Claude Native Messages
Use Anthropic’s Messages format when you need Claude-native request behavior.
curl https://api.yourouter.ai/v1/messages \
-H "Authorization: Bearer $YOUROUTER_API_KEY" \
-H "Content-Type: application/json" \
-H "anthropic-version: 2023-06-01" \
-H "vendor: anthropic" \
-d '{
"model": "claude-sonnet-4-20250514",
"max_tokens": 300,
"messages": [
{
"role": "user",
"content": [
{ "type": "text", "text": "Describe this image in one sentence." },
{
"type": "image",
"source": {
"type": "base64",
"media_type": "image/jpeg",
"data": "<BASE64_IMAGE>"
}
}
]
}
]
}'
See Anthropic Messages for the reference page.
Video Generation Tasks
Video generation is task-based: create a task, then poll until the task is finished.
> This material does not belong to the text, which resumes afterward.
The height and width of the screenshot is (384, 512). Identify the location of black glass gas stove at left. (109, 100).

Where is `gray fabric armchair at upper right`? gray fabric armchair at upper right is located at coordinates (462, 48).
curl -X POST https://api.yourouter.ai/api/v3/contents/generations/tasks \
-H "Authorization: Bearer $YOUROUTER_API_KEY" \
-H "Content-Type: application/json" \
-d '{
"model": "doubao-seedance-1-0-pro-250528",
"content": [
{
"type": "text",
"text": "A cinematic product shot with soft studio lighting --duration 5 --resolution 1080p"
}
]
}'
The create call returns a task id. Query that task until it is complete:
curl https://api.yourouter.ai/api/v3/contents/generations/tasks/{id} \
-H "Authorization: Bearer $YOUROUTER_API_KEY"
See Ark Text-to-Video for the full task flow.
Integration Tips
- Keep model IDs configurable so you can switch vision and multimodal models without code changes.
- Use
vendor only when you need a provider-specific format or behavior.
- Prefer HTTPS image URLs for large files; use base64 data URLs for private or local test images.
- Preserve request IDs from responses when troubleshooting provider-specific multimodal issues.